Hey,
Im currently debugging a PYMC3 based script for training a model basing on advi. The job is being run on a Kubernetes node - the pod that runs the job has 8vCPU available (request of 7500m specifically, without a limit). The problem is that when I am checking the CPU utilization graphs the actual usage never goes beyond 4 CPUs. However, in a local docker container it utilizes all available cores. Also, worth noting is that all of the virtual instances are based on Intel XEON CPUs and the node I am using has 8 virtual CPUs.
I have found a couple of places in pymc3 and theano where core detection comes into play. In pymc3 there is a parallel_processing script where CPU detection is now being done with multiprocessing.cpu_count() (previously psutil.cpu_count()). However, this one is only being used in sampling and in the experimental SMC-ABC. And we are not using sampling but variational inference (from inference module). In theano there are a couple of places and a cpuCount() function but on the
So, my question is, how does pymc3 handle multiprocessing, and how to control it? I see that in pymc3 it is possible to pass a dict argument to theano, but I haven’t found anything useful yet.

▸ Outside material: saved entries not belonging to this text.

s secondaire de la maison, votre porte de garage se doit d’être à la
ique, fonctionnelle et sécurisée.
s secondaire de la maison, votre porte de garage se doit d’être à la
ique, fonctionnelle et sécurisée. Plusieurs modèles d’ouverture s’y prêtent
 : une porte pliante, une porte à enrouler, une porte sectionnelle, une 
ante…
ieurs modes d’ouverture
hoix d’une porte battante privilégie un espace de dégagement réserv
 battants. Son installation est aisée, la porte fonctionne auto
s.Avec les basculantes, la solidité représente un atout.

Another question would be: in case of variational inference and ADVI is it worth worrying about multiprocessing at all? Maybe the gains are so negligible that I should just forget about this and move on?
Forgive any factual errors I might have done in the area of machine learning but I am a QA Engineer trying to research a performance issue on our kubernetes setup.
Thanks in advance for any tips and pointers.
Best and stay safe,
Marcin